Thursday, October 26, 2017
Applied BioMath, the industry-leader in applying mechanistic modeling to drug research and development, today announced that CytomX has once again chosen Applied BioMath for the development of their semi-mechanistic pharmacokinetic (PK) and pharmacodynamic (PD) models of human for immuno-oncology. "Our choice of Applied BioMath for continued QSP model development reflects a track record of past successes with high-quality, innovative, and timely deliverables. The models have been used for internal decision making as well as to enable productive interactions with regulatory agencies," said Mark Stroh, Senior Director, Clinical Pharmacology, at CytomX Therapeutics, Inc.

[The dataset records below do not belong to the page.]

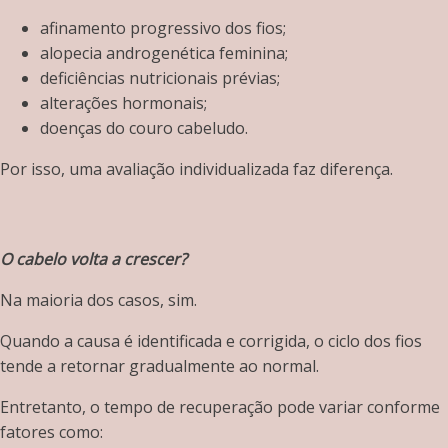
afinamento progressivo dos fios;
alopecia androgenética feminina;
deficiências nutricionais prévias;
alterações hormonais;
doenças do couro cabeludo.
Por isso, uma avaliação individualizada faz diferença.
O cabelo volta a crescer?
Na maioria dos casos, sim.
Quando a causa é identificada e corrigida, o ciclo dos fios
tende a retornar gradualmente ao normal.
Entretanto, o tempo de recuperação pode variar conforme
fatores como: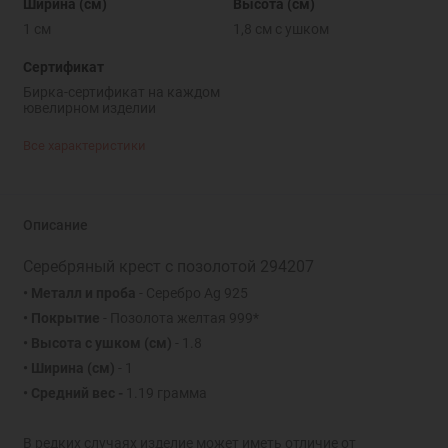
Ширина (см)
Высота (см)
1 см
1,8 см с ушком
Сертификат
Бирка-сертификат на каждом
ювелирном изделии
Все характеристики
Описание
Серебряный крест с позолотой 294207
• Металл и проба
- Серебро Ag 925
• Покрытие
- Позолота желтая 999*
• Высота с ушком
(см)
- 1.8
• Ширина
(см)
- 1
• Средний вес -
1.19 грамма
В редких случаях изделие может иметь отличие от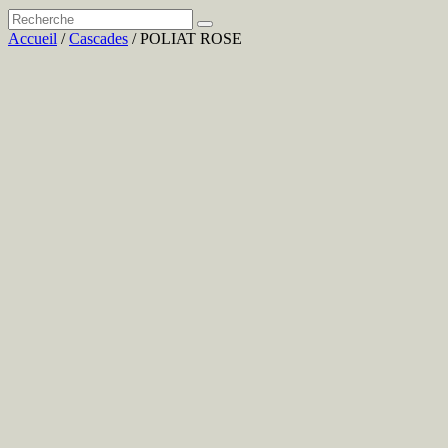
Accueil
/
Cascades
/ POLIAT ROSE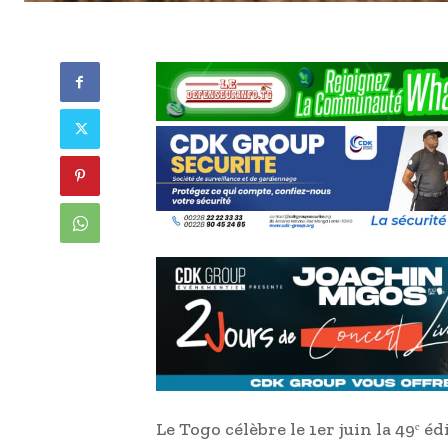
Le Togo célèbre le 1er juin la 49ᵉ é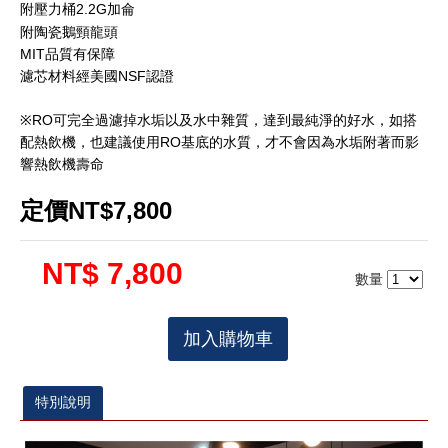
2.2G
附壓力桶
加侖
附陶瓷鵝頸龍頭
MIT品質有保障
濾芯材料經美國
NSF
認證
※RO可完全過濾掉水垢以及水中雜質，達到最純淨的好水，如搭
配熱飲機，也建議使用RO基底的水質，才不會因為水垢附著而
影
響
熱飲機壽命
定價NT$7,800
NT$ 7,800
數量
加入購物車
特別說明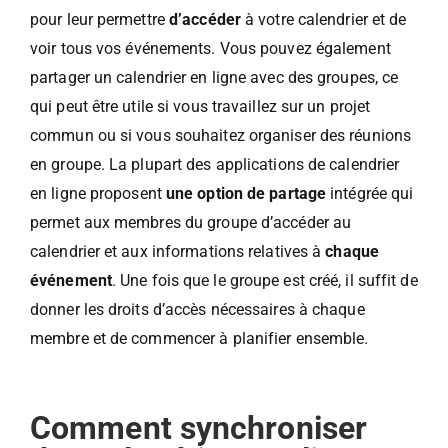
pour leur permettre
d’accéder
à votre calendrier et de
voir tous vos événements. Vous pouvez également
partager un calendrier en ligne avec des groupes, ce
qui peut être utile si vous travaillez sur un projet
commun ou si vous souhaitez organiser des réunions
en groupe. La plupart des applications de calendrier
en ligne proposent
une option de partage
intégrée qui
permet aux membres du groupe d’accéder au
calendrier et aux informations relatives à
chaque
événement
. Une fois que le groupe est créé, il suffit de
donner les droits d’accès nécessaires à chaque
membre et de commencer à planifier ensemble.
Comment synchroniser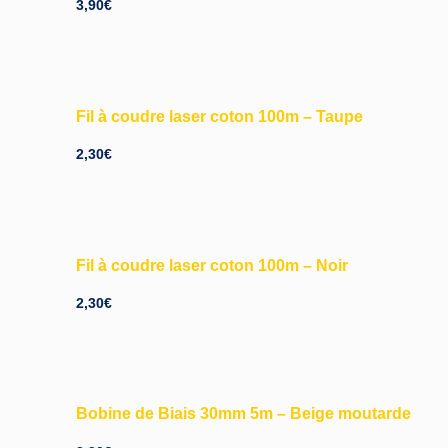
3,90
€
Fil à coudre laser coton 100m – Taupe
2,30
€
Fil à coudre laser coton 100m – Noir
2,30
€
Bobine de Biais 30mm 5m – Beige moutarde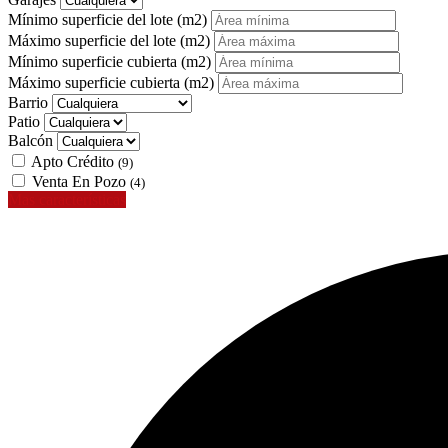
Mínimo superficie del lote
(m2)
Máximo superficie del lote
(m2)
Mínimo superficie cubierta
(m2)
Máximo superficie cubierta
(m2)
Barrio
Patio
Balcón
Apto Crédito
(9)
Venta En Pozo
(4)
Mas características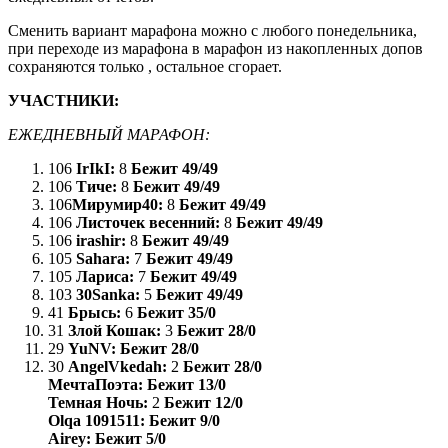
Сменить вариант марафона можно с любого понедельника,
при переходе из марафона в марафон из накопленных допов
сохраняются только
, остальное сгорает.
УЧАСТНИКИ:
ЕЖЕДНЕВНЫЙ МАРАФОН:
106
IrIkI:
8
Бежит 49/49
106
Тиче:
8
Бежит 49/49
106
Мирумир40:
8
Бежит 49/49
106
Листочек весенний:
8
Бежит 49/49
106
irashir:
8
Бежит 49/49
105
Sahara:
7
Бежит 49/49
105
Лариса:
7
Бежит 49/49
103
30Sanka:
5
Бежит 49/49
41
Брысь:
6
Бежит 35/0
31
Злой Кошак:
3
Бежит 28/0
29
YuNV:
Бежит 28/0
30
AngelVkedah:
2
Бежит 28/0
МечтаПоэта:
Бежит 13/0
Темная Ночь:
2
Бежит 12/0
Olqa 1091511:
Бежит 9/0
Airey:
Бежит 5/0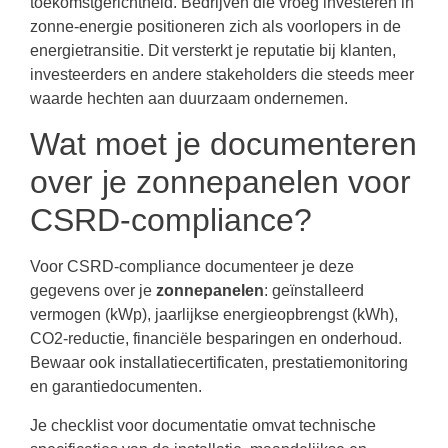
toekomstgerichtheid. Bedrijven die vroeg investeren in
zonne-energie positioneren zich als voorlopers in de
energietransitie. Dit versterkt je reputatie bij klanten,
investeerders en andere stakeholders die steeds meer
waarde hechten aan duurzaam ondernemen.
Wat moet je documenteren
over je zonnepanelen voor
CSRD-compliance?
Voor CSRD-compliance documenteer je deze
gegevens over je
zonnepanelen
: geïnstalleerd
vermogen (kWp), jaarlijkse energieopbrengst (kWh),
CO2-reductie, financiële besparingen en onderhoud.
Bewaar ook installatiecertificaten, prestatiemonitoring
en garantiedocumenten.
Je checklist voor documentatie omvat technische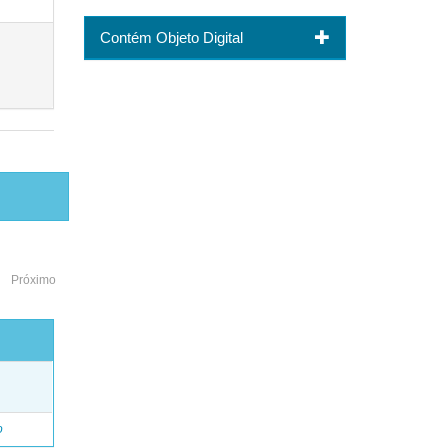
Contém Objeto Digital
Próximo
o
o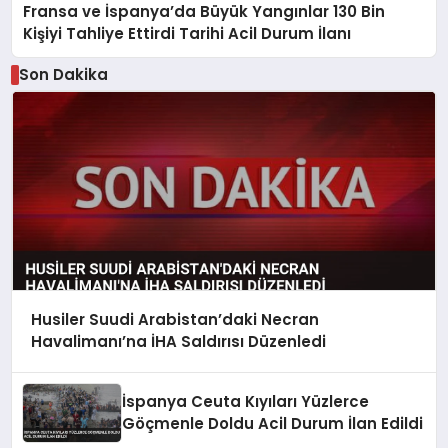
Fransa ve İspanya’da Büyük Yangınlar 130 Bin
Kişiyi Tahliye Ettirdi Tarihi Acil Durum İlanı
Son Dakika
Husiler Suudi Arabistan’daki Necran
Havalimanı’na İHA Saldırısı Düzenledi
İspanya Ceuta Kıyıları Yüzlerce
Göçmenle Doldu Acil Durum İlan Edildi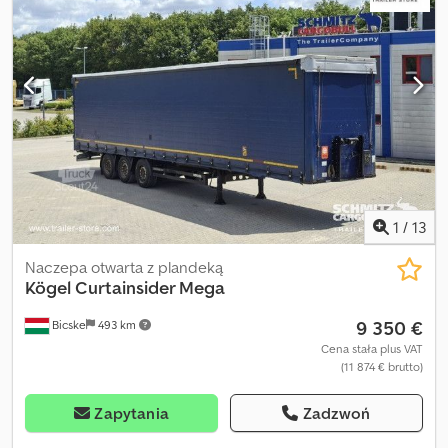
mm x 2 480 mm x 3 000 mm, Rozmiar opony: 385/55 R22.5, Objętość
przestrzeni ładunkowej: 101 m³, 1 oś: , 2 oś: , 3 oś: , zawieszenie
samopoziomujące, elektroniczny system hamulcowy EBS,
przesuwany dach, gniazda 1x15 i 2x7 pin, antispray, podnoszony
dach (ręczny): 2,9 m - 3,0 m, system kurtynowy. Przegląd
wszystkich dostępnych pojazdów znajdą Państwo na naszej
stronie internetowej. Potrzebujesz finansowania? Oferujemy
indywidualne rozwiązania finansowe, umowy serwisowe oraz
usługi telematyczne. Chętnie doradzimy osobiście. Crsdpfx Abozn
D A Ns Hef
1
/
13
Naczepa otwarta z plandeką
Kögel
Curtainsider Mega
9 350 €
Bicske
493 km
Cena stała plus VAT
(11 874 € brutto)
Zapytania
Zadzwoń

Applied BioMath previously built models of CytomX's Probody platform which were used to predict optimal drug properties and help understand how to optimize probody efficiencies to maximize anti-tumor targeting while minimizing the normal tissue binding. This extension of the collaboration will focus on further enhancing the models to incorporate human clinical data to aid in the identification of knowledge gaps, sensitive model parameters, and to be used to inform first-in-human (FIH) dosing. "Our models incorporate the biophysics of the therapeutic as well as the disease biology," said Dr. John Burke, PhD, Co-Founder, President, and CEO of Applied BioMath. "Because of this, our models translate well from in vitro to preclinical and into clinical studies. They can continuously be updated with new preclinical or clinical data to help with predictions as therapeutics enter the clinic."
About Applied BioMath
Applied BioMath (www.appliedbiomath.com), the industry-leader in applying mechanistic modeling to drug research and development, helps biotechnology and pharmaceutical companies answer complex, critical Go/No-go decisions in R&D. Applied BioMath leverages biology, proprietary mathematical modeling and analysis technology, high-performance computing, and decades of industry experience to help groups better understand their candidate, its best-in-class parameters, competitive advantages, and the best path forward. Our involvement shortens project timelines, lowers cost, and increases the likelihood of a best-in-class drug. We provide clarity to complex situations, answer otherwise unanswerable questions, and our approach, when validated in the clinic, is 10x more accurate than traditional methodologies.